Kennedy quickly found work for Landis, most of it far beneath his capacities. Landis drafted letters, wrote speeches, reviewed legal contracts, and when Clare Boothe Luce decided to run for Congress, undertook a “racial and religious makeup of Fairfield County” for her. He also served as Kennedy’s research assistant and coauthor for an article in
Life
magazine and a pamphlet,
The Surrender of King Leopold,
which refuted Churchill’s claim that because the Belgian king had not notified the Allies in advance, his surrender to the Germans in May 1940 had had dire effects on the course of the fighting in Europe and the evacuation of the British troops at Dunkirk.

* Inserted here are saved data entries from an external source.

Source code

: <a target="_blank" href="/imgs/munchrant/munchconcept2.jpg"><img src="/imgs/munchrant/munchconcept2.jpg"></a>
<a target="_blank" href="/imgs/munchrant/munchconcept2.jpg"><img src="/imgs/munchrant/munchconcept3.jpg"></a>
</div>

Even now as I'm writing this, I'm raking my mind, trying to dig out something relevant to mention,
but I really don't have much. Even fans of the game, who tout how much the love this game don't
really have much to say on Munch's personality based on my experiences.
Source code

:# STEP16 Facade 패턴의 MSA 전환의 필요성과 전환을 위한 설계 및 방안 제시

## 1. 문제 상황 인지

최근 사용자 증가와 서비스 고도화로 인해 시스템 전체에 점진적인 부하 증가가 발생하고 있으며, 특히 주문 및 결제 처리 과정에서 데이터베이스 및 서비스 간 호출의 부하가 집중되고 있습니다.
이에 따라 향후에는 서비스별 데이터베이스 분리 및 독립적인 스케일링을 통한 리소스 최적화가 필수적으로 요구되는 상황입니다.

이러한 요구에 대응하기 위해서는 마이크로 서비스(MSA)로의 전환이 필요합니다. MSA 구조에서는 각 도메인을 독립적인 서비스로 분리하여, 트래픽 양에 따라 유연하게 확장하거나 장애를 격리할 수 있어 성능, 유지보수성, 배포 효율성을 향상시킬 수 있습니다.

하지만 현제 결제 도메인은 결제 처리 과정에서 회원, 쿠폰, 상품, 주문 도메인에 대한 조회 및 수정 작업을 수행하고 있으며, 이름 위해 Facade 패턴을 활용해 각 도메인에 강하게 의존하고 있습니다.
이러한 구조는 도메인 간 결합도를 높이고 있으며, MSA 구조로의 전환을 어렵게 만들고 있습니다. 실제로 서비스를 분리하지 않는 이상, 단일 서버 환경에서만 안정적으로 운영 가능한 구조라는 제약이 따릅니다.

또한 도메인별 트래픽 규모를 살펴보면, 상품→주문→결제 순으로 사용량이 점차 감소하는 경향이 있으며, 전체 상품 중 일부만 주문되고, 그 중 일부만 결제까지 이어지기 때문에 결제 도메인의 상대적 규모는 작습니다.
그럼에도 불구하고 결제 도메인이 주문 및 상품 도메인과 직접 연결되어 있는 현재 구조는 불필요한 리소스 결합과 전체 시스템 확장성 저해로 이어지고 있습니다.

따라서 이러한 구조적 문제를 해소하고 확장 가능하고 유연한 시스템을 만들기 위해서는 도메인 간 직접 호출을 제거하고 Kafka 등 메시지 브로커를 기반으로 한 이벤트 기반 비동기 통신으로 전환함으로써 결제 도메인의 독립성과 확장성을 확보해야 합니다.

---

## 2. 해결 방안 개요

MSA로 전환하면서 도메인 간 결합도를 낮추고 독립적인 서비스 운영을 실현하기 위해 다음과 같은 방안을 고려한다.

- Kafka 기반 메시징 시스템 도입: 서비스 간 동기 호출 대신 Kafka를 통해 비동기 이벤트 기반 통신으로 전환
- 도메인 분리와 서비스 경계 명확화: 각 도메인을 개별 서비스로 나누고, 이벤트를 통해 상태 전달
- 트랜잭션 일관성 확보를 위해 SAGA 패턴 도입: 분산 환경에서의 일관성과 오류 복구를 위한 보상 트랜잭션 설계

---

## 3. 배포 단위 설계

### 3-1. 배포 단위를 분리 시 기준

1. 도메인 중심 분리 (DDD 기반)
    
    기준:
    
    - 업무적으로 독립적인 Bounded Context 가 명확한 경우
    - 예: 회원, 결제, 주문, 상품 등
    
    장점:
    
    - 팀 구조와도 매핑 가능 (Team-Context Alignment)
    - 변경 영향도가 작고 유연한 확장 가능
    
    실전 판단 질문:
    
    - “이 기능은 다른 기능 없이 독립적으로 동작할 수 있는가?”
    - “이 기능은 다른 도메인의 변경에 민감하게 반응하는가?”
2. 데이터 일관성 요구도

Landis’s primary task, however, was trying to put Kennedy’s diplomatic memoirs into publishable order. Since returning from London ten years earlier, Kennedy had been working on the project with help from a variety of editors, researchers, and several of his children. With Elizabeth Walsh, who also worked full-time for Kennedy, and for a time Jean Kennedy, Landis did the historical research that was required to fill in the narrative, fact-checked the manuscript, contacted men cited in the document (such as Sumner Welles and Arthur Krock) to check their recollections, organized and redrafted and rewrote. Several drafts and many years later, a readable, rather accurate, but insensately ponderous history of the prewar years, with Kennedy at its center, was completed. The book was never published—not, as would later be charged, because Kennedy’s analysis of American diplomacy from 1938 to 1940 might cause difficulties for his boys’ political careers, but because it was too boring for a general audience and too light for a specialized academic readership. “As I look at the book,” Kennedy reluctantly concluded in a letter to publisher Paul Palmer in March 1955, “I am not dead sure that there are very many things that are of any great import.”
10


S
ix and a half years after his resignation as ambassador, in July 1947, Kennedy accepted another government appointment, this one unpaid and part-time, on the Commission on Organization of the Executive Branch of the Government, which, chaired by former president Herbert Hoover, would become known as the Hoover Commission. The legislation establishing the commission provided for a membership of twelve, half government officials, half private citizens, appointed in equal portions by the president; Joe Martin, the Republican Speaker of the House; and the Republican president pro tempore of the Senate, Arthur Vandenberg. Kennedy accepted appointment out of respect for Hoover and only after being assured that he would not have to attend any meetings. Instead, he met occasionally with Hoover at his Waldorf Towers suite. Though Dean Acheson and James Forrestal, representing the Truman administration, did their best to influence the course of the deliberations, Hoover controlled the proceedings, the staffing of task forces, and the flow of information to commission members. Kennedy had no difficulties with any of this, as he trusted and respected former president Hoover much more than he did President Truman or any of his advisers.